§ **Your instructions**: Carry on the sermon text about submitting to God during Lent, picking up right after its last sentence.

§ **Text segment**:
━━━━━━━━
Our response to Jesus invitation is to submit to God by trusting and having faith in him.  Now as great of an idea as that is, it doesn’t happen magically or simply because we say that is what we are going to do.
Really, truly and fully submitting to God and learning to trust and have faith in Jesus takes time, work and discipline.  And that is the bottom line for us.
If we want to be who we were created to be.  If we want to be who God is calling us to be we need to know Jesus well enough to trust him and to have faith in him.
Submitting to God begins with spending time dedicated and devoted to talking to – and listening to God. 
As always Jesus is our role model, and we saw it in our Gospel lesson a few minutes ago.   Jesus – as was his custom – up early to be alone in prayer with God. 
Following God, submitting to God begins with submitting or giving of our time. 
So as we begin this season of Lent and we start to focus on Christ’s journey to the cross, we must begin to give God some (or some more) of our time.
━━━━━━━━
§ **Given records**:

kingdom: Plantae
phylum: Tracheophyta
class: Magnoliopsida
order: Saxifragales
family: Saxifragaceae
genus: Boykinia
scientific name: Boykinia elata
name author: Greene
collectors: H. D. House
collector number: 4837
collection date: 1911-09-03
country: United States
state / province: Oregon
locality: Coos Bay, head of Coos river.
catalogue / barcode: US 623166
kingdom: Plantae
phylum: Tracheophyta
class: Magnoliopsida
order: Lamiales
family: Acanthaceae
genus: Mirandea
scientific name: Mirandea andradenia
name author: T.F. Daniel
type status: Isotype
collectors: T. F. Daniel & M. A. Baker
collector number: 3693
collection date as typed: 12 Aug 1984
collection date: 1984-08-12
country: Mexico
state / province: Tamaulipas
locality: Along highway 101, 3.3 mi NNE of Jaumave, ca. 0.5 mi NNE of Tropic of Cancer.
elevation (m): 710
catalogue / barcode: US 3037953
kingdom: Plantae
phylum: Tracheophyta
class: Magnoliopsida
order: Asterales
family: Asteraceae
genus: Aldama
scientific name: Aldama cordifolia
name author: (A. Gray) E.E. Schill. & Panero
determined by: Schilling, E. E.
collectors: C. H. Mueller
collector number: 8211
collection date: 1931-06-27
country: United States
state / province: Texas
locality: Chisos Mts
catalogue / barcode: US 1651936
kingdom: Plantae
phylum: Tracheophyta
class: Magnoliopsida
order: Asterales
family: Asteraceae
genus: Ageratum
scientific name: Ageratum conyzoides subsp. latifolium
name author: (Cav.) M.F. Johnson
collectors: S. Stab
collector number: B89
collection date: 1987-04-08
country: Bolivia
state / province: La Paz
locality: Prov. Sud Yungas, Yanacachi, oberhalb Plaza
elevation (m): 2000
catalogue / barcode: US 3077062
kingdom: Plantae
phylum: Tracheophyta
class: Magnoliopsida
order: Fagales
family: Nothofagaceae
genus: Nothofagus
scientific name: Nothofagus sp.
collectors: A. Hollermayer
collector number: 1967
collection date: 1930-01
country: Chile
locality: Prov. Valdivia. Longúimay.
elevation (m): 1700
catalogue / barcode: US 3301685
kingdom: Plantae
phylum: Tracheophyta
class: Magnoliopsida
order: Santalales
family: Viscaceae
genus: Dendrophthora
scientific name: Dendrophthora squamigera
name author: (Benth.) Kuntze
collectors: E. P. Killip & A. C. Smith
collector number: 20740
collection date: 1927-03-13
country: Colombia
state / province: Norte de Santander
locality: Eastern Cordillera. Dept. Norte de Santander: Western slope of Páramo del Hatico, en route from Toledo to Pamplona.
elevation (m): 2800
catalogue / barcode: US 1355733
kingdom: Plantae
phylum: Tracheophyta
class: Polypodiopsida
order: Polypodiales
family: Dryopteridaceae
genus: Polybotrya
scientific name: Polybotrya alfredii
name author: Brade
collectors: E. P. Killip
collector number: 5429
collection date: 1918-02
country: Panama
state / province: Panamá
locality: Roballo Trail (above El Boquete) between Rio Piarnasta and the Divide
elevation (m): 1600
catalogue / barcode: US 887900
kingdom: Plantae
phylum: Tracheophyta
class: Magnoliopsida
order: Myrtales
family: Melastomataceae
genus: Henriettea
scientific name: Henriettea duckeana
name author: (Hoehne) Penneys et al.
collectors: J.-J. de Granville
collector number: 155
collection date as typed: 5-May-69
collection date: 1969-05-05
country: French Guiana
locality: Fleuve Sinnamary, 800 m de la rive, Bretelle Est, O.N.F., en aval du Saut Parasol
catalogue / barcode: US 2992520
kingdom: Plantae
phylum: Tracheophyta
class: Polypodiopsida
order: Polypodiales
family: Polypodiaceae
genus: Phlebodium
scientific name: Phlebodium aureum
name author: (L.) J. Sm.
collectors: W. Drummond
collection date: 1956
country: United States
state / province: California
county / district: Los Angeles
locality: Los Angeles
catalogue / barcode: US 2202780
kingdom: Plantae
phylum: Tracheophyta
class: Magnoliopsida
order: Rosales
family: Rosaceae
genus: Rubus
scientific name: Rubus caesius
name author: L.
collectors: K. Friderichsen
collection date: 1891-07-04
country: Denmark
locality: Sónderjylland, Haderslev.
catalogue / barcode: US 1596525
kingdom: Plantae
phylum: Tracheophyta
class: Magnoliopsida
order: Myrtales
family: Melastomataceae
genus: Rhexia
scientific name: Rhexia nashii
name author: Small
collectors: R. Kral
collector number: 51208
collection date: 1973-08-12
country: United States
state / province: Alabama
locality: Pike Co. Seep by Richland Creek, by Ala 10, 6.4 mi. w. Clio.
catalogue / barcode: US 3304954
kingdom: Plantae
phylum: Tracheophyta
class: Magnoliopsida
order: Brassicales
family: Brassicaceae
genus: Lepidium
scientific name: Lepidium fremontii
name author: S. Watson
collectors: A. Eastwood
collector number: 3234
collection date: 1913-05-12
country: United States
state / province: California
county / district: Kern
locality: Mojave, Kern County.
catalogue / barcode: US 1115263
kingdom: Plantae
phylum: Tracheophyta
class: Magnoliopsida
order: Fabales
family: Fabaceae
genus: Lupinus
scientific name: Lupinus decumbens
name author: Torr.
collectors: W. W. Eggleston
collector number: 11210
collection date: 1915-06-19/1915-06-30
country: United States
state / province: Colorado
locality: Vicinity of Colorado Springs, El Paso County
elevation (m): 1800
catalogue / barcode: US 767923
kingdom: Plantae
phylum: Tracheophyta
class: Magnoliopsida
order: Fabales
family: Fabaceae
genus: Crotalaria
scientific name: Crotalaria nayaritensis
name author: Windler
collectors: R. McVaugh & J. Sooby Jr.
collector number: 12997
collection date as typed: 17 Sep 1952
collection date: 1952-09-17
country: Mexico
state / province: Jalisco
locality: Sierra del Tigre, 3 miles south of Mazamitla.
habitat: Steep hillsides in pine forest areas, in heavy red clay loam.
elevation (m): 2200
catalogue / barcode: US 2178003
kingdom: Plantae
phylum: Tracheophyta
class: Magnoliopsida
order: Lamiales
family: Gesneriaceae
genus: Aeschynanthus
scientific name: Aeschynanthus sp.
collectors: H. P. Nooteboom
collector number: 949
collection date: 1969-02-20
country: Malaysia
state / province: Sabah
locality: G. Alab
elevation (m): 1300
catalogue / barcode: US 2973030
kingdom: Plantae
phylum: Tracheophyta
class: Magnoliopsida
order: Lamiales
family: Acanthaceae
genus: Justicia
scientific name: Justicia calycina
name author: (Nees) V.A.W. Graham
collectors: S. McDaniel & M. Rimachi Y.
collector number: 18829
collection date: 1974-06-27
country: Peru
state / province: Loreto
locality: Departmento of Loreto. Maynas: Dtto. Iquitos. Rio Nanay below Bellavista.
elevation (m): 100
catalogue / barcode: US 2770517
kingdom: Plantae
━━━━━━━━
§ **Answer to this exercise**:
Make this the moment – as a Lenten discipline – to dedicate focused time to God each and every day.  For you it maybe, like Jesus, that you get up early before anyone else is awake
Maybe it is after everyone is asleep at night, or in the car to work or the bus home from school.
Where ever and whenever it is, if we submit time to God each and every day we begin to hear  the voice of Christ and hearing that voice we can trust enough to follow the call of Christ.  Knowing that in faith, the God that has been where we are, will lead us to where we need to be.
Amen.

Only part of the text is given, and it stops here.